In this specific case, if the reason for the difference is due to changing grading standards, then maybe there wouldn’t be a difference, simply because this is a 1/auth either way.

Naturally, if it’s a situation where a shiny new case is more valuable simply because it’s new and shiny, and you’re decades away from selling, then waiting makes total sense.
Effectively both. It begins with the perception that todays standards are better, and people gravitate to that. Whether it is true or not doesn't seem to matter. It pushes down into the lower grades as the thing to have (a 1 from 20 years ago doesn't fetch the same as a 1 graded now, and a 1 graded by PSA sells higher than a 1 from SGC or a raw 1 even if a card is very obviously authentic and a 1).

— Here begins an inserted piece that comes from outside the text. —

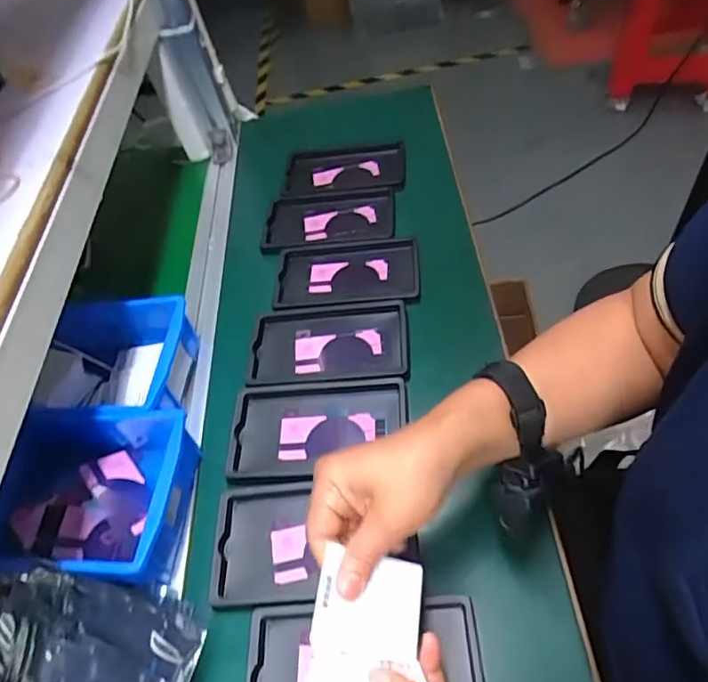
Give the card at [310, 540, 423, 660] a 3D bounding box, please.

If there wasn't a slab difference for 1's, people wouldn't need to grade 1's for money at all. I think the grading game is a silly absurdity of a measuring contest and crack all my graded cards (except for a few in my trade bait box that I have raw versions of) personally, but it is what it is. If you're trying to make money, people want the new slab of the time you sell it, and of the top grader at that time. PSA's dominance doesn't look assured with the rise of more serious competition and the clear future direction of computer grading. The money you might save by grading now rather than later as prices increase over time and gambling nothing changes in the future seems more risky than to just hold raw and grade right before you sell off.